Thursday, April 3, 2008

WINDING ON THE WARP


I'm almost ready to start winding the warp onto the back beam. I have yet to hang the weights off the front of the loom. These will tension the warp so that I can move the lease sticks up the warp to clear all the threads.

MOVING UP THE LEASE STICKS


I move the lease sticks individually. I have moved the first one up. This one will stay up there until I start winding the warp. The second one I will move up also, but it will slide back down to the raddle. That doesn't matter. The warp will flow nicely through the stick.

Note the excellent view of my very amateurish nail pounding........

BACK ROD


The rod is now safely on the back beam. It is running parallel to the warp beam. That is critical. If it does not run parallel, the warp will go on crooked and as you weave, the warp tension will get increasingly uneven.

PUTTING ON THE WARPING STICKS


And now it is time to put on the warping sticks. The LeClerc back beam is not round; it is octagonal. I put on eight sticks. Then I wind two to three layers and put on another eight sticks. I continue this way until the warp is wound.

Because the warp is bombyx silk, fine, and very slippery, I insert the warp sticks frequently.

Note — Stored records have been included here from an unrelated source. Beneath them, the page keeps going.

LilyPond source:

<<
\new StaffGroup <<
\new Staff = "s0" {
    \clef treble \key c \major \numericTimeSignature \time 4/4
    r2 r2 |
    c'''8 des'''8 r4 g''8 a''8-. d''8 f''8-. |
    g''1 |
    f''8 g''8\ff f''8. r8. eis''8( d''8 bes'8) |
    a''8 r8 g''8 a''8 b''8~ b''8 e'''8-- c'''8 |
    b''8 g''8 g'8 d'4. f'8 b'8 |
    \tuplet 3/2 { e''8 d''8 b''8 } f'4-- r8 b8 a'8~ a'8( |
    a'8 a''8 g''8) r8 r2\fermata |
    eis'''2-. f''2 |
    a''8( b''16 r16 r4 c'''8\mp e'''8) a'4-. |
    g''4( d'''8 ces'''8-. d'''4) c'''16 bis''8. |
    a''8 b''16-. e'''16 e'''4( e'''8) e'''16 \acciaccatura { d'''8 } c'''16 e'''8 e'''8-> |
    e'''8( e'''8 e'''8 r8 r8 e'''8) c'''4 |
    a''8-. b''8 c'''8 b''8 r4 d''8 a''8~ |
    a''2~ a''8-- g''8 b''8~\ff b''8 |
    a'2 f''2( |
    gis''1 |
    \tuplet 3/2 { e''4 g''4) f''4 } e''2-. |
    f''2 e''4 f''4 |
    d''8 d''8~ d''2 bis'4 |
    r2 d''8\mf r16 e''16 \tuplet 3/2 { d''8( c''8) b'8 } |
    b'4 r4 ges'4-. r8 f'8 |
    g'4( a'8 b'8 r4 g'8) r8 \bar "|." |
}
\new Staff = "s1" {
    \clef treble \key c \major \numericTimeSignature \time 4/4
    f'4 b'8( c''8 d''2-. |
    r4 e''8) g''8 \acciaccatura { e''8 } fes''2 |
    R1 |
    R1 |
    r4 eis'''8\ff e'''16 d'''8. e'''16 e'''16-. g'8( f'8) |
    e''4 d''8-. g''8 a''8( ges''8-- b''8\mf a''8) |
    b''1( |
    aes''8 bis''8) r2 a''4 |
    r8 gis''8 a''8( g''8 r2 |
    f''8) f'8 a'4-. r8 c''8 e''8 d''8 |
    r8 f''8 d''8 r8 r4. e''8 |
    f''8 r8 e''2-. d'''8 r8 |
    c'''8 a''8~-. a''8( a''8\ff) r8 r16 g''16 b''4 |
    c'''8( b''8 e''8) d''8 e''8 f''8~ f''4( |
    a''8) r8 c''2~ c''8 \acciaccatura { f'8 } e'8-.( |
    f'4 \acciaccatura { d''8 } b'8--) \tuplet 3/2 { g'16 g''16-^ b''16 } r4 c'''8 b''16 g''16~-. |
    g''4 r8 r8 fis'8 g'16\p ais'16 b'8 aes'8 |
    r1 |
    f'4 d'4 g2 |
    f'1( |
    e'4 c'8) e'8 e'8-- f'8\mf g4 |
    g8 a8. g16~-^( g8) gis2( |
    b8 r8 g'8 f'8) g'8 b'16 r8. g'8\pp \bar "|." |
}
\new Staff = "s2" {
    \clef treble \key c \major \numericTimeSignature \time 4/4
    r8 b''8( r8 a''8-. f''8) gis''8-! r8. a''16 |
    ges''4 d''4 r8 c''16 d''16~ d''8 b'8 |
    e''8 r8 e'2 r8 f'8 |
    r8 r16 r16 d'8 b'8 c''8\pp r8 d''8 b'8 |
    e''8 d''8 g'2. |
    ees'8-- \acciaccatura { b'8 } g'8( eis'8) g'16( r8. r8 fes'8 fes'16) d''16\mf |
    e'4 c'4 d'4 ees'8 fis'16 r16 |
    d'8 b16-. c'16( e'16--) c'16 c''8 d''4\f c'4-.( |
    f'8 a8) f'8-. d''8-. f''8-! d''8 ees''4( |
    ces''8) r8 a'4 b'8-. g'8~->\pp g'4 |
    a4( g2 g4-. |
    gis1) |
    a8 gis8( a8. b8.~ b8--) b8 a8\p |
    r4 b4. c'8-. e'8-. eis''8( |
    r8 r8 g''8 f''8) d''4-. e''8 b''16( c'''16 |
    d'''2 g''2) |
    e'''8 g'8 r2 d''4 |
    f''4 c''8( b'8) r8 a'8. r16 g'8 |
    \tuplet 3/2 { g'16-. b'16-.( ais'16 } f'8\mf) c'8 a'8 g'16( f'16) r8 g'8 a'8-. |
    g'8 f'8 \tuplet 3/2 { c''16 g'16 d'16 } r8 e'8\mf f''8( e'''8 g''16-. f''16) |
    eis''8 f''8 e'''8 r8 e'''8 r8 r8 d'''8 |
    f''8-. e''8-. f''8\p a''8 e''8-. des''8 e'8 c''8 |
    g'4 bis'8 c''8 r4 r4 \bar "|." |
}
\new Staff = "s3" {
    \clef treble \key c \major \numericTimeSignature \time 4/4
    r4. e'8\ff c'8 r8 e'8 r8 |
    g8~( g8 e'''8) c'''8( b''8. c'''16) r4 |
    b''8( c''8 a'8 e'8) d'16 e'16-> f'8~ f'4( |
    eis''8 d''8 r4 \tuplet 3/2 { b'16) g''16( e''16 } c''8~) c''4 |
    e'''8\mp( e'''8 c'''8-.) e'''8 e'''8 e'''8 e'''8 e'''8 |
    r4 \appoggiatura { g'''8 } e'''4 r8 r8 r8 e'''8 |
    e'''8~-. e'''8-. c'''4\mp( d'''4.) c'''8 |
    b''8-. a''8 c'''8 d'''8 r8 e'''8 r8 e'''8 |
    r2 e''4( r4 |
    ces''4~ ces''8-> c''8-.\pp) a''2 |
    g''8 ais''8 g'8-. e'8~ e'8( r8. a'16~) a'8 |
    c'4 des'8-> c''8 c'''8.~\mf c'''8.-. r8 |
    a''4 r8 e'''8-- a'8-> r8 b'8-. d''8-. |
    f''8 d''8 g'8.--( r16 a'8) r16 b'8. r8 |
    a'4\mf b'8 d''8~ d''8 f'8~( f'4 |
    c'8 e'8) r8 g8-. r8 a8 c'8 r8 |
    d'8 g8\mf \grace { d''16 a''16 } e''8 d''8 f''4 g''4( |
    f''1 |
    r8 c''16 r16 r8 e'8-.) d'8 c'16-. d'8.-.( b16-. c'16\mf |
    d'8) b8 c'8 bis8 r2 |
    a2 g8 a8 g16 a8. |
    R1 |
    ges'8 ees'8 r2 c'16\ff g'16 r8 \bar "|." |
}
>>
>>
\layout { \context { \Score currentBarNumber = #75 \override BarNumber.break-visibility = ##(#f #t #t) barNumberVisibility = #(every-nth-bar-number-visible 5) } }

I don't want any slippage.









TWISTS YET AGAIN


Remember twists? I'm not done with watching for them. The bout on the right shows what they should look like as I wind them on to the beam: a ribbon of yarn.

The bout to its immediate left shows what they should not be: a round twisted group of yarns. And the bout on the left is not so great either. So I straighten them out before I even try pushing the lease sticks up in preparation for more winding on.








WARP IS WOUND ON

Below, the last of the warp has been wound on. I have removed the front beam, the cloth beam, and the top half of the beater. I have moved the lease sticks up close to the heddles and attached them to the side pieces of the loom. And I have put books under the shafts to lift them up to a comfortable threading height.


KNOTS YET AGAIN

All in all, the warp wound on nicely with little trouble. Only one small problem: a knot appeared out of nowhere on one of the warp ends. Of course it wanted to glue itself to neighboring warp ends. And I will have to watch for that little devil when I start to weave so that I can cut it out right at the back beam and treat it as a broken end. If I don't do that, its attaching to neighbors will likely raise havoc with my sheds. Another reason to get rid of knots while making the warp to begin with!

Related Post:

Even Warp Tensioning
Here are the Warp Bouts

4 comments:

Janice said...

Peg, these descriptions and pictures are a great help--the detail is so precise. In that part where you say you've found another twist, you say you untwist it--how do you do that at that point without making a mess of the warp?
Janice

Anonymous said...

Hello
Thanks for all that detailed information and great pictures!
Jusr curious - what do you use for warp weights?
Thanks. Isabelle

Laura Fry said...

Hi Peg,

When I tie the cross, I tie the four arms of the 'X', not the waist. Makes it *much* easier to find the actual cross and insert the lease sticks properly. :)

Cheers,

Laura

Peg in South Carolina said...

Laura, a tie the waist AND the four arms. You are right, the four arms tied makes it very easy to insert the lease sticks but, in the case of fine and dark colored warps (and perhaps ageing eyes, though mine have stayed pretty good)it doesn't guarantee that there won't be a twist. The tie at the waist is the counting thread. When it is important that all bouts face the same direction, I can easily tell from the bow which side is which.